Nov. 7 (Bloomberg) -- U.S. Senator Richard Durbin said Democrats overwhelmingly support increasing the federal minimum wage to about $10 an hour, higher than the rate proposed by President Barack Obama.
Durbin, the No. 2 Democrat in the Senate, said legislation that would raise the wage probably can’t pass in the Republican-controlled House, where Speaker John Boehner has vowed to block such efforts.

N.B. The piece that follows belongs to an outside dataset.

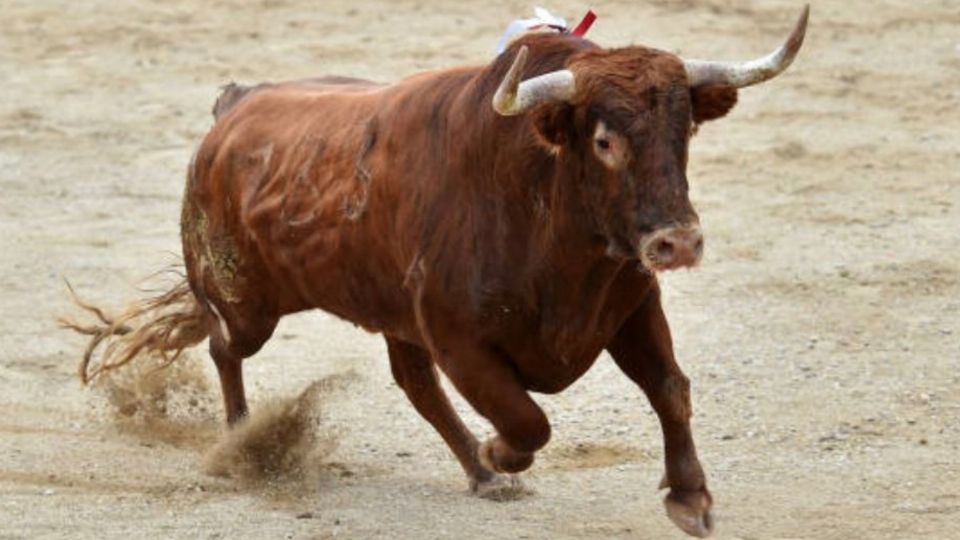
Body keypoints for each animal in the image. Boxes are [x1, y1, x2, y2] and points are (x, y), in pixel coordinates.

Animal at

“It’s going to that same room, that little dark room, where Boehner puts all of the bipartisan measures out of the Senate,” Durbin of Illinois told reporters today after a meeting of Senate Democrats. In a politically divided Congress, the House and Senate have refused to take up certain measures approved in the opposite chamber.
Obama has urged Congress to set the federal minimum wage at $9 an hour, up from $7.25 in effect since 2009. During a meeting at the Capitol today, Durbin said it was suggested Obama “would be very supportive of 10” dollars.
Democrats at the meeting heard from Jason Furman, Obama’s economic adviser; Larry Mishel, president of the Economic Policy Institute; John Arensmeyer, chief executive officer of the Small Business Majority; and Adam Looney, a senior fellow at the Brookings Institution in Washington, Durbin said.
Raising the minimum wage is “an important economic issue” that sends “a message to working families struggling paycheck to paycheck that we can help them,” Durbin said.